Carl Roger’s important concept of “unconditional positive regard” fosters uniqueness and self-direction and is different from the concept of “unconditional love.” Unconditional positive regard suggests that we behave toward our children with trustworthiness by demonstrating faith instead of fear and by creating the necessary environment that encourages rather than discourages child participation in solving the issues they confront in their growing process. How do you begin? Shift your perspective to one of curiosity as opposed to correction. A simple opportunity for this gesture might be in a moment when your child is sharing a controversial issue or event. Notice your tendency. Rather than jumping in and correcting your child’s viewpoint (i.e., feelings), you might say, “So what do you think that means?” “You usually have good ideas so I would like to hear your opinion and then I’ll give you mine.

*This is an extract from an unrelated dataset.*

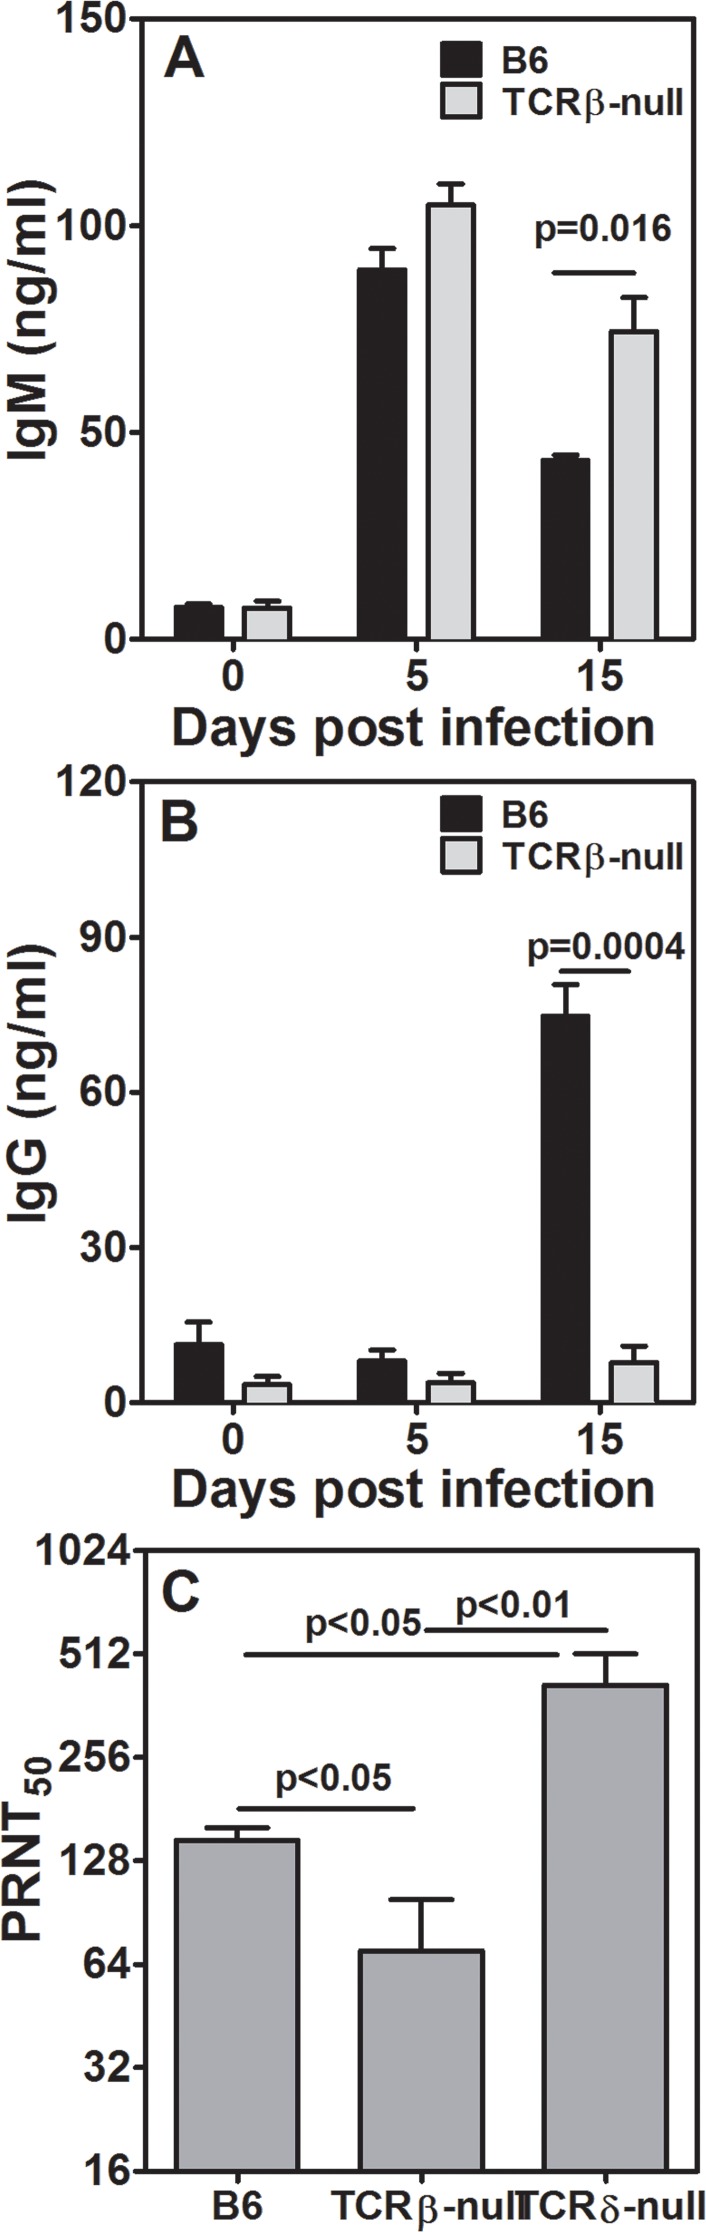
JEV-specific IgM, IgG and neutralizing antibody levels.[A] JEV-specific IgM levels in WT B6 and TCRβ-null mice prior to (day 0) and post-infection on indicated days. n = 6 mice. [B] JEV-specific IgG levels in WT B6 and TCRβ-null mice prior to (day 0) and post-infection on indicated days. n = 6 mice. [C] Virus neutralization titers (PRNT50) in infected WT B6, TCRβ-null and TCRδ-null shown as reciprocal log 2 values. n = 5 mice per group.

Then we’ll talk about solutions.” A child/teenager who is encouraged to be honest and is then accepted for his honesty begins to build “congruence” in his self-concept. Congruence means “harmony and agreement.” Congruence feeds our true natures and creates an inner and outer agreement as to who we are. Incongruence, on the other hand, builds the foundation for a false premise of self that we use to filter our “selves” throughout our lives. Children build false selves when their true selves are not heard with compassion and acceptance. When parents refrain from making unconditional positive regard contingent upon their own anxieties over having their personal expectations fulfilled, children are free to build a life that is truly their own—authentic and genuine and that naturally moves in the direction of self actualized growth. They have been affirmed for who they are. You will see evidence of congruence in your child as they become older and you begin to notice that his/her external actions match those of his/hers internal motivation and there is very little, if any, ambivalence. Their inner resources have grown strong and their vision of themselves is coherent.
Unconditional positive regard is an attitude of allowance, acceptance and respect for another person’s worldview. There are many ways to begin this attitude shift. Get curious. Spend time occasionally asking your children for advice, give them choices and not mandates, get to know their logic and respect it, honor their point of view by recognizing the depth of their feelings, explore your own evolution as a person and humanize your role, know your child’s cognitive limitations and treat it with compassion and understanding. Use your imagination. In children, the most rewarding aspect of building this rich, child-affirming foundation is how the respect and goodwill will eventually all come back to you, reciprocated.